Выбрать главу

На рубеже 70-х годов появляются более откровенные мифологические трактовки символа, избранного для организации ритуального пространства. М. Поступальская в книге "Вечно живой. Рассказы об огне", выпущенной издательством "Детская литература" 50-тысячным тиражом, пишет: "Где огонь — там тепло, свет, там люди! Огонь живет в огромной доменной печи и дрожит на свечном фитильке". Автор упоминает в этом же ряду трубу, по которой идет природный газ и которая возвышается над храмом огнепоклонников, И далее: "Во всех огнях есть отсвет первобытных костров, что горели когда-то в пещерах. И до нынешних дней не погасла искорка этого древнего огня. И в наше время есть обычай поддерживать огонь в местах особо дорогих и памятных, например, на кладбищах, где похоронены бойцы, павшие в сражениях за родину".

Содержание символа усложняется: в единую цепь связываются ритуальные костры огнепоклонников (как способ связи с метафизическими силами), костры пещерных предков (как знак победы над природой) и огни над могилами погибших.

Вечный огонь — элемент ритуального текста, адресованного одновременно и мертвым, и живым. Мертвым он сообщает о том, что живые памятью обеспечивают их бессмертие. Но в чем смысл сообщения, обращенного к живым посетителям этих мест?

Все ритуальные огни и мемориальные сооружения нашей советской родины служат урочными местами — ритуальными площадками. В строго отведенное время — красные дни советского календаря — они становятся местом посвятительных или календарных ритуалов: посвящение в пионеры, митинг в память -летия со дня... Поражает плановость (дело пятилеток) и размах культового творчества как в их создании ( пространство), так и внедрения в повседневную жизнь (время).

Очевидно, что газовый факел над захоронением — дальнейшая разработка начатой с первых дней русской революции работы по созданию новых святынь. Ленинский план монументальной пропаганды, впервые возглашенный декретом "О снятии памятников, воздвигнутых в честь царей", как отзывались о нем свидетели, был "органически связан с великим делом культурной революции, с колоссальной перестройкой человеческого сознания, которую сделали возможной великие дни Октября". Иными словами, пространственные объекты, в соответствии с определяющей их идеологией, должны были стать (и стали) инструментом, преобразующим внутреннее пространство граждан.

Ленинский Мавзолей стал идеологическим фокусом монументальной пропаганды, что вряд ли было задумано автором плана. "Место для Мавзолея было выбрано на Красной площади. Она стала форумом социалистической Москвы, площадью, где у Кремлевской стены погребены борцы, павшие за революцию. Трудность состояла в том, что следовало создать такое сооружение, в котором была бы выражена идея бессмертия великого дела Ленина". Так идея вечной жизни в памяти народной, сформулированная Луначарским и начертанная на мемориале Марсова поля в 1919 году, через бессмертие дела Ленина развивается в факт "бессмертия" его тела — бальзамирование.

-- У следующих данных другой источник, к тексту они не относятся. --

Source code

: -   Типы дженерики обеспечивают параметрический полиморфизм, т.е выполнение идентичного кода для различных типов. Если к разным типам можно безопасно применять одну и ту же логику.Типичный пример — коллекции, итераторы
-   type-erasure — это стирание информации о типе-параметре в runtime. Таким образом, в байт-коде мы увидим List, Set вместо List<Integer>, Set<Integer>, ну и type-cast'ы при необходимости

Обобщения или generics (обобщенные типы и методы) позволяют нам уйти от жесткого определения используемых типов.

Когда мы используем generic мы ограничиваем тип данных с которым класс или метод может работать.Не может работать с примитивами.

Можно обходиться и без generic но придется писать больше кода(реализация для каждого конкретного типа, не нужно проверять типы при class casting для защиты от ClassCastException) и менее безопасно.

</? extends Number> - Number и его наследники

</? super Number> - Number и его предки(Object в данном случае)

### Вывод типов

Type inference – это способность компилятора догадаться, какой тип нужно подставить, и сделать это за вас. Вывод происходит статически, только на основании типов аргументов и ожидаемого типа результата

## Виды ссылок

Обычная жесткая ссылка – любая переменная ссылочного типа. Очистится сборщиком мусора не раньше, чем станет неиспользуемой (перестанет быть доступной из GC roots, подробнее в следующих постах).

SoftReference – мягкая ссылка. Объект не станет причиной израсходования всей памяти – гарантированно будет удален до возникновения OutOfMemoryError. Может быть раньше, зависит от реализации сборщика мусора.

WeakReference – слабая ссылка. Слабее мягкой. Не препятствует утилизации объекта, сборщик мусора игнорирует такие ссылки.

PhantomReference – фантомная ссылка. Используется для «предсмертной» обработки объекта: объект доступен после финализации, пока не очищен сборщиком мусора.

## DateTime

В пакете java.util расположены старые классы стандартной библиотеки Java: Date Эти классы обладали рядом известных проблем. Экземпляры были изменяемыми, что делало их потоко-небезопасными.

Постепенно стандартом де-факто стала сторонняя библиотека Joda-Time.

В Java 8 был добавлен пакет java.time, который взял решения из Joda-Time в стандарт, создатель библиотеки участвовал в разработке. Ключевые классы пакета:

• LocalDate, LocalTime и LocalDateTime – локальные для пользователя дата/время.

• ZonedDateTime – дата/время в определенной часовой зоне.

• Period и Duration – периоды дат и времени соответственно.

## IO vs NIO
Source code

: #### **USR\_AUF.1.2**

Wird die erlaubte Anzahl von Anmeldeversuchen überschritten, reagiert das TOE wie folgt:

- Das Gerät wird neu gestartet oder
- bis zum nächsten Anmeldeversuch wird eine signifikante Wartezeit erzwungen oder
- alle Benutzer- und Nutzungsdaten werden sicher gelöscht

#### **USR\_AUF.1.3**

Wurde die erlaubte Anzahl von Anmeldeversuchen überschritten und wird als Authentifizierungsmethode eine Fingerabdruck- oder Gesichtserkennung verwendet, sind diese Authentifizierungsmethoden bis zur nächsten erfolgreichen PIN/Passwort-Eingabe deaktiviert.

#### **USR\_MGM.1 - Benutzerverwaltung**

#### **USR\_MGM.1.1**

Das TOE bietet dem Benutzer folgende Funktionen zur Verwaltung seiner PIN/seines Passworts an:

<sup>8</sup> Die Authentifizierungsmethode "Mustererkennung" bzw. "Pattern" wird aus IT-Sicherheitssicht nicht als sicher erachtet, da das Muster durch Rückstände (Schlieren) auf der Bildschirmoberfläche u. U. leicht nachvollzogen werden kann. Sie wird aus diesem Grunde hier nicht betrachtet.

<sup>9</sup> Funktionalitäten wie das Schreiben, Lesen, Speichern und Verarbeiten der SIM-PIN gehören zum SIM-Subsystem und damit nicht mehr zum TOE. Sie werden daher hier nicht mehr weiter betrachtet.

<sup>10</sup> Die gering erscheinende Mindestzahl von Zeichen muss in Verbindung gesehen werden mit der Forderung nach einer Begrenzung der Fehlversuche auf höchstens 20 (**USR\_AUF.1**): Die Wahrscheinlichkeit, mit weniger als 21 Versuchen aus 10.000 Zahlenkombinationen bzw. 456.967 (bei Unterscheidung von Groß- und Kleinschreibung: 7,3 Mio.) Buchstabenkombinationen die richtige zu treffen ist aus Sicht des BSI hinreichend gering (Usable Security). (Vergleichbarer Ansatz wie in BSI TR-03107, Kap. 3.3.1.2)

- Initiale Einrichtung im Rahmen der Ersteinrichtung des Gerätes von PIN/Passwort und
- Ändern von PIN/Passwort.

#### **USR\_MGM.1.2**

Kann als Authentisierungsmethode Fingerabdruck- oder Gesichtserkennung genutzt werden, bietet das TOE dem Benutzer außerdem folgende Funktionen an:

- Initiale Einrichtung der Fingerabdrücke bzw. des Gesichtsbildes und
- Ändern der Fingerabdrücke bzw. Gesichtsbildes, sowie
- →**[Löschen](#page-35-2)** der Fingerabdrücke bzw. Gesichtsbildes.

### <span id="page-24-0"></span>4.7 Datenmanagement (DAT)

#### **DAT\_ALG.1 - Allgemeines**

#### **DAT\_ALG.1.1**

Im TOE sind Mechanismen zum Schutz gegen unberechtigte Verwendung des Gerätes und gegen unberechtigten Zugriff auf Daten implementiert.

Еще одна из важнейших ритуальных площадок советской страны: ленинский курган — Мавзолей ("сердце нашей Родины") воплотился в апофеозе Мамаева кургана. Описание путеводителя начала 70-х годов:

"...Перед вами открывается панорама площади Героев. В центре — огромный водяной партер. Шесть скульптурных композиций, расположенных на этой площади, изображают подвиги воинов. На противоположной от скульптур стороне — более чем стометровая стена в виде развернутого знамени, на котором читаем слова: "Железный ветер бил им в лицо, а они все шли вперед, и снова чувство суеверного страха охватывало противника: люди ли шли в атаку, смертны ли они?"

Читая это, я испытывала знакомый мне с детства трепет. Попытка вспомнить его и изложить в словах его — трепета — основание дала следующую силлогическую фигуру: каждый советский человек в своей окончательной реализации — герой. Он бессмертен — об этом свидетельствуют даже его враги. Я — советский человек, следовательно, я принадлежу к этому сообществу героев.

Высказанное гораздо проще того, что было переживаемо на площадках мемориала: наблюдаемое мною было частью той реальности, которая была внутри меня. Мое внутреннее отзывалось эмоционально на те символы, которые мой глаз легко различал среди прочих визуальных объектов, а опыт антропологического описания легко квалифицировал как идеологические конструкты. Последнее позволило предположить, что переживаемая мною реакция — не индивидуальна.